■ **Extrait choisi**

------------------------------------------------------------

# pb synchro create ringtones !



## lefoudupuit (8 Juin 2011)

Bonsoir,
j'ai installé sur mon 3GS (iOS 4.3.1) l'appli "Create Ringtones !" pour faire des sonneries à partir de mes mp3 depuis mon iPhone
j'en ai créé 2
quand je veux les synchroniser pour pouvoir les utiliser (en gros après avoir enregistré les sonneries depuis le partage de fichiers sous iTunes dans le dossier sonneries d'iTunes : vu que je suis sous Mac c'est dans Moi/Musique/iTunes/iTunes MusicRingtones) elles n'apparaissent pas dans iTunes
si depuis le finder je glisse les sonneries dans iTunes elles apparaissent dans la bibliothèque musicale mais pas dans sonneries

pourtant c'est du m4r et quand je lis les informations dans le finder du Mac il n'y a aucune différence avec les sonneries reconnues par iTunes

quelqu'un a une solution?

merci


----------



## subsole (9 Juin 2011)

lefoudupuit a dit:


> Bonsoir,
> j'ai installé sur mon 3GS (iOS 4.3.1) l'appli "Create Ringtones !" pour faire des sonneries à partir de mes mp3 depuis mon iPhone
> j'en ai créé 2
> quand je veux les synchroniser pour pouvoir les utiliser (en gros après avoir enregistré les sonneries depuis le partage de fichiers sous iTunes dans le dossier sonneries d'iTunes : vu que je suis sous Mac c'est dans Moi/Musique/iTunes/iTunes MusicRingtones) elles n'apparaissent pas dans iTunes
> ...

------------------------------------------------------------

■ **Défi A**
Recopiez à l'identique le passage de la discussion sur les sonneries, depuis « pourtant c'est du » jusqu'à « (9 Juin 2011) » inclus.

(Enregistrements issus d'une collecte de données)
------------------------------------------------------------

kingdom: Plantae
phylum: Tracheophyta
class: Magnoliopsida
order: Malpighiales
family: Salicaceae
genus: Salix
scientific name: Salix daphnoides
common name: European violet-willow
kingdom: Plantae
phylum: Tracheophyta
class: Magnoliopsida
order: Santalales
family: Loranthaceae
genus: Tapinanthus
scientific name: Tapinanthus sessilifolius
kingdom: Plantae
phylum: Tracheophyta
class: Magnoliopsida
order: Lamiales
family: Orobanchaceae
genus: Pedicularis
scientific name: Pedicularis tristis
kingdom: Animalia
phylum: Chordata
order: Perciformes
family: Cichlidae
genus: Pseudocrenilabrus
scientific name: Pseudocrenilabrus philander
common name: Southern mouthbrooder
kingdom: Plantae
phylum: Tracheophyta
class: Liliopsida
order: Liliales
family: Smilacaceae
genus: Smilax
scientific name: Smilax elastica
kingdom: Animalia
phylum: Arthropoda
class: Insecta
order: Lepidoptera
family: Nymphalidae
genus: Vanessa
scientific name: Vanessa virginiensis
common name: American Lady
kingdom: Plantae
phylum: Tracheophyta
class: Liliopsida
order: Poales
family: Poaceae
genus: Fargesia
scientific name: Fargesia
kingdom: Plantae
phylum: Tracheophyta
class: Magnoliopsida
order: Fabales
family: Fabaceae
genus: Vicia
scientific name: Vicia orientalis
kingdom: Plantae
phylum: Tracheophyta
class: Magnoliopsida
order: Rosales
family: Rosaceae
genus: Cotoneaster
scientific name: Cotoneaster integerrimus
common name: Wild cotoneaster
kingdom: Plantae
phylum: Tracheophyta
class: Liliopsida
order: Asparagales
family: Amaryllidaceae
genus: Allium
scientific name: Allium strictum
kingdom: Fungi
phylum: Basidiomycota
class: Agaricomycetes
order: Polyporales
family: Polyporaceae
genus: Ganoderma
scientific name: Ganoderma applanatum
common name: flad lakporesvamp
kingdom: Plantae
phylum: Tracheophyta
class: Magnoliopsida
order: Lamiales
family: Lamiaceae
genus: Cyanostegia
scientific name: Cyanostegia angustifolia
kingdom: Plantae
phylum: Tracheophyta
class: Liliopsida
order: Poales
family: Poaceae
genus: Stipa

------------------------------------------------------------

■ **Défi B**
Présentez en tableau Markdown, avec les colonnes N° et Ligne, les lignes de la liste allant de celle qui contient « scientific name: Cotoneaster integerrimus » jusqu'à la fin de la liste, sans les lignes vides.

■ **Réponse à l'exercice A**
pourtant c'est du m4r et quand je lis les informations dans le finder du Mac il n'y a aucune différence avec les sonneries reconnues par iTunes

quelqu'un a une solution?

merci


----------



## subsole (9 Juin 2011)

■ **Réponse à l'exercice B**
| N° | Ligne |
|---|---|
| 1 | scientific name: Cotoneaster integerrimus |
| 2 | common name: Wild cotoneaster |
| 3 | kingdom: Plantae |
| 4 | phylum: Tracheophyta |
| 5 | class: Liliopsida |
| 6 | order: Asparagales |
| 7 | family: Amaryllidaceae |
| 8 | genus: Allium |
| 9 | scientific name: Allium strictum |
| 10 | kingdom: Fungi |
| 11 | phylum: Basidiomycota |
| 12 | class: Agaricomycetes |
| 13 | order: Polyporales |
| 14 | family: Polyporaceae |
| 15 | genus: Ganoderma |
| 16 | scientific name: Ganoderma applanatum |
| 17 | common name: flad lakporesvamp |
| 18 | kingdom: Plantae |
| 19 | phylum: Tracheophyta |
| 20 | class: Magnoliopsida |
| 21 | order: Lamiales |
| 22 | family: Lamiaceae |
| 23 | genus: Cyanostegia |
| 24 | scientific name: Cyanostegia angustifolia |
| 25 | kingdom: Plantae |
| 26 | phylum: Tracheophyta |
| 27 | class: Liliopsida |
| 28 | order: Poales |
| 29 | family: Poaceae |
| 30 | genus: Stipa |